[Data entries]
--------------------------------

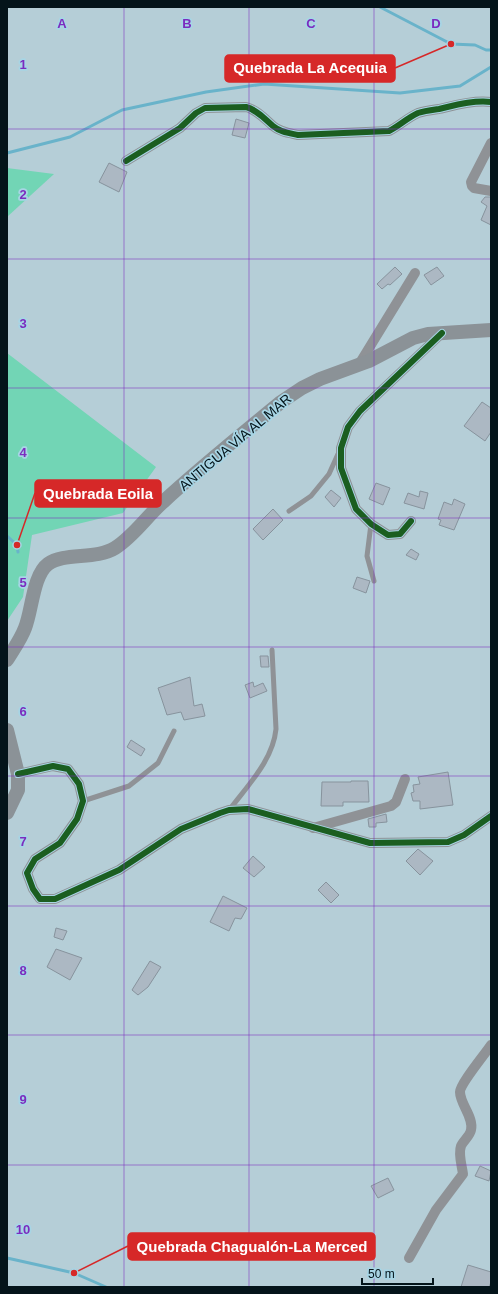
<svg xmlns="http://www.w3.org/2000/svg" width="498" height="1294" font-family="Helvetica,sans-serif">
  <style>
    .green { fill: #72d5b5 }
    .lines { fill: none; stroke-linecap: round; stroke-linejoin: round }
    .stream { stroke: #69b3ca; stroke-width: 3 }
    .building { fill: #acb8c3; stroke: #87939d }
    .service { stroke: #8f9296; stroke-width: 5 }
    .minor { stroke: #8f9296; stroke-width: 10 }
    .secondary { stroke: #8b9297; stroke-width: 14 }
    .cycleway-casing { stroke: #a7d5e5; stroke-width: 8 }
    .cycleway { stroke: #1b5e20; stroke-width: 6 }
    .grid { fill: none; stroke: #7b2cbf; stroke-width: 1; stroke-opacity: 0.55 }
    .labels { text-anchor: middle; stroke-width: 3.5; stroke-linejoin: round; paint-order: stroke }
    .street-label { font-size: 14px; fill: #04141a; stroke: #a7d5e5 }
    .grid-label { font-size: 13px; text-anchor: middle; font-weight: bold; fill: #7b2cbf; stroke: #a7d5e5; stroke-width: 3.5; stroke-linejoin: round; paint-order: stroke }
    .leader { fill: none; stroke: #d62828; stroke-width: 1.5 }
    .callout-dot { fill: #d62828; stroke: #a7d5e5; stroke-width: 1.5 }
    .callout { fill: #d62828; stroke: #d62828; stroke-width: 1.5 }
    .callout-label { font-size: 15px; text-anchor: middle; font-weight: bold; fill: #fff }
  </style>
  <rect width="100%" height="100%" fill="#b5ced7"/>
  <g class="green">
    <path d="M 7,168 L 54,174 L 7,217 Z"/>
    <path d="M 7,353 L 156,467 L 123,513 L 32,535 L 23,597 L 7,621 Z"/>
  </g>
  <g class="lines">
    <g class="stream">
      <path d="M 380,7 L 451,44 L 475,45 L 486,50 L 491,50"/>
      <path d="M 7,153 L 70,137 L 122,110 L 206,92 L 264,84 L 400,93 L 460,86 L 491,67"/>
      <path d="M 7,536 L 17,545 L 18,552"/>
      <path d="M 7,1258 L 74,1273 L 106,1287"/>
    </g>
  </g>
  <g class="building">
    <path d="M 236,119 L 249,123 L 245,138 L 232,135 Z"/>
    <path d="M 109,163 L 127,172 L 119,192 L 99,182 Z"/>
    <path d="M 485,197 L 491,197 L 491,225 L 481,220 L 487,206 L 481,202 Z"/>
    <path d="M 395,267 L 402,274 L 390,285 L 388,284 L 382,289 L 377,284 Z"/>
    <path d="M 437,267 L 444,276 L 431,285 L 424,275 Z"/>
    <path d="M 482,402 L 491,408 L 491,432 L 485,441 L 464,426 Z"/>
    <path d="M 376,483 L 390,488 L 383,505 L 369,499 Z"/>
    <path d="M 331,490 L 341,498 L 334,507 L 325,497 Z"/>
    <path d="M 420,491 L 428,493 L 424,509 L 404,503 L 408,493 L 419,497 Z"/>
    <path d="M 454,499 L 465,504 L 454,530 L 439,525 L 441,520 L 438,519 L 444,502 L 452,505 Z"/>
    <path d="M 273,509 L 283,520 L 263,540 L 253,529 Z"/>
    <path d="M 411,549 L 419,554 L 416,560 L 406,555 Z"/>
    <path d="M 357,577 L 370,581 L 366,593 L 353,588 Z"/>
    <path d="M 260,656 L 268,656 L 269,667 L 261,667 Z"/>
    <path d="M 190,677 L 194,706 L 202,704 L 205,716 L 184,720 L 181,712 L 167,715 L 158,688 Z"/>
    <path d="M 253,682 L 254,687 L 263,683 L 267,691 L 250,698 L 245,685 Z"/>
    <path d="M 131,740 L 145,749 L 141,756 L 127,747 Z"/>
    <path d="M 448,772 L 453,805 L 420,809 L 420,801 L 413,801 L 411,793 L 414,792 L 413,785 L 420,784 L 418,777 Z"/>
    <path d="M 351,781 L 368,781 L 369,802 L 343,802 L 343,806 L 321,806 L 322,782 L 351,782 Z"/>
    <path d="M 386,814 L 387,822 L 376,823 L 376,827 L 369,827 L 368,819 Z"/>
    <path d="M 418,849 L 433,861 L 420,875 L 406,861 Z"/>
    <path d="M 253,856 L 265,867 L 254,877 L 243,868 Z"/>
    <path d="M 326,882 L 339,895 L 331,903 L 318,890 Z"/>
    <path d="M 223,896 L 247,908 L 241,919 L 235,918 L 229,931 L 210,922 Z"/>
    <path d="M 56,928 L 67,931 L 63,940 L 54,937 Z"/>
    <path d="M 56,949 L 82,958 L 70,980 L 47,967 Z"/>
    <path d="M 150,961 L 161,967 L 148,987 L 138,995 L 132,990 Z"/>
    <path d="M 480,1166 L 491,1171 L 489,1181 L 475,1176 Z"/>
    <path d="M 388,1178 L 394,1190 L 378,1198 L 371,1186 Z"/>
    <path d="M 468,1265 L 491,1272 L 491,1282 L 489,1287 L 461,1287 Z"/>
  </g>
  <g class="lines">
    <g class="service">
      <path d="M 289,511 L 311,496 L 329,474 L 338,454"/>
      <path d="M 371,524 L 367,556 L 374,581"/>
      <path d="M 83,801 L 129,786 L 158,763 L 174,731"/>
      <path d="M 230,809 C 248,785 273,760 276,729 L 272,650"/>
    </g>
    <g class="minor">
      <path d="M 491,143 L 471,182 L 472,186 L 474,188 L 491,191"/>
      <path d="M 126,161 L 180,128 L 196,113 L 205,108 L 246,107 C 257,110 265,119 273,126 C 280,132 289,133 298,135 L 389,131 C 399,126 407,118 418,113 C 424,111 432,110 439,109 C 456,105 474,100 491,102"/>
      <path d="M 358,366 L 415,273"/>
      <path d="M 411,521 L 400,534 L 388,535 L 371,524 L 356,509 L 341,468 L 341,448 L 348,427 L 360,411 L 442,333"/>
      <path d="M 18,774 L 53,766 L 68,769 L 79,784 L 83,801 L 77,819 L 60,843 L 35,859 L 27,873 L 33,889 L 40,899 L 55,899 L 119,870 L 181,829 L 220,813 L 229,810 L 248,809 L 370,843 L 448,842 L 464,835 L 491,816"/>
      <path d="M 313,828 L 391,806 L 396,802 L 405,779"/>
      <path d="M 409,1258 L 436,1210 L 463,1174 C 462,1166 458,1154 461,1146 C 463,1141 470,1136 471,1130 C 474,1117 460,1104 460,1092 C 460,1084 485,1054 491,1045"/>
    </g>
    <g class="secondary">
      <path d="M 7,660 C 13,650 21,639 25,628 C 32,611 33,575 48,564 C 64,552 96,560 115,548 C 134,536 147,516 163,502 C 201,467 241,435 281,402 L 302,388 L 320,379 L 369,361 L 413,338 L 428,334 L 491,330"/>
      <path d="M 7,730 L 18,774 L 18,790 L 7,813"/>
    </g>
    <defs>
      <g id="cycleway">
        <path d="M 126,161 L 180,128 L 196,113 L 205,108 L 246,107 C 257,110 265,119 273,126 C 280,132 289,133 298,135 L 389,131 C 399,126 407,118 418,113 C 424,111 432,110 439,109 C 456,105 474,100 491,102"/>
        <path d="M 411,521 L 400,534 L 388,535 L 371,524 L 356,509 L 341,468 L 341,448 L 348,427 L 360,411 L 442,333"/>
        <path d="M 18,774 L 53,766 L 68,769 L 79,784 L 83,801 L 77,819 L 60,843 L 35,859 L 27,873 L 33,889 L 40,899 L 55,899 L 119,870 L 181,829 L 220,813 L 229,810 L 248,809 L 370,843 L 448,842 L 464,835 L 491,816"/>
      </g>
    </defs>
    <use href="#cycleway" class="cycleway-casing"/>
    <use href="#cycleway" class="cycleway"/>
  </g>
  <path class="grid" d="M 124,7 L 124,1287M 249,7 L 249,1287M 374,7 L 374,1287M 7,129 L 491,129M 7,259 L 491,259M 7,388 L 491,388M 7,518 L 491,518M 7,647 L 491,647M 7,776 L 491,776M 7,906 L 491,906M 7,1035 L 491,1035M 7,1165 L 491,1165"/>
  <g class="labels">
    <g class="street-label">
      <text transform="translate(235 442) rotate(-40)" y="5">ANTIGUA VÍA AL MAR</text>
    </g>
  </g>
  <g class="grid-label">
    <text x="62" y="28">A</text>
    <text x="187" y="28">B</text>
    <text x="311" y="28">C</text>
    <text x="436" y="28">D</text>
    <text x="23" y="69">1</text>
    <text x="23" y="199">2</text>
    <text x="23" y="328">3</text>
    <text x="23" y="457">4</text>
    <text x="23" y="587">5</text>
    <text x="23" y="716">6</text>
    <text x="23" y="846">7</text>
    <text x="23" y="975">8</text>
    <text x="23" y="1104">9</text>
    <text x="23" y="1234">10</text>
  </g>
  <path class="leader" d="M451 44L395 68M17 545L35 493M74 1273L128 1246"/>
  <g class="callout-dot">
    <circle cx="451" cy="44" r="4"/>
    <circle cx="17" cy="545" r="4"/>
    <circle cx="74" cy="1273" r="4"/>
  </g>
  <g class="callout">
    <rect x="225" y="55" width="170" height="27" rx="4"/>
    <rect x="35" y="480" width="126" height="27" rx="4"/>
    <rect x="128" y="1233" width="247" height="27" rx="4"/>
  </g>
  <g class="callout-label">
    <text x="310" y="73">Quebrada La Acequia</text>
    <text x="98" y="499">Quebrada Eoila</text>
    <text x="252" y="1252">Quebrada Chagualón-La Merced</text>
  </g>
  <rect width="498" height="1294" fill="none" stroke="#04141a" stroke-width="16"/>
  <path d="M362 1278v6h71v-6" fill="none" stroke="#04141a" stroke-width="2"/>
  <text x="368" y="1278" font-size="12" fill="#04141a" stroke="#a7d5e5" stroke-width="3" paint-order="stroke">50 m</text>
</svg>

--------------------------------

**EXERCISE**
Looking at the entries above, can you reproduce exactly the lines from the one that holds "none; stroke-linecap: round;" through the one that holds "middle; stroke-width: 3.5;", and only those?

**WRITTEN SOLUTION**
    .lines { fill: none; stroke-linecap: round; stroke-linejoin: round }
    .stream { stroke: #69b3ca; stroke-width: 3 }
    .building { fill: #acb8c3; stroke: #87939d }
    .service { stroke: #8f9296; stroke-width: 5 }
    .minor { stroke: #8f9296; stroke-width: 10 }
    .secondary { stroke: #8b9297; stroke-width: 14 }
    .cycleway-casing { stroke: #a7d5e5; stroke-width: 8 }
    .cycleway { stroke: #1b5e20; stroke-width: 6 }
    .grid { fill: none; stroke: #7b2cbf; stroke-width: 1; stroke-opacity: 0.55 }
    .labels { text-anchor: middle; stroke-width: 3.5; stroke-linejoin: round; paint-order: stroke }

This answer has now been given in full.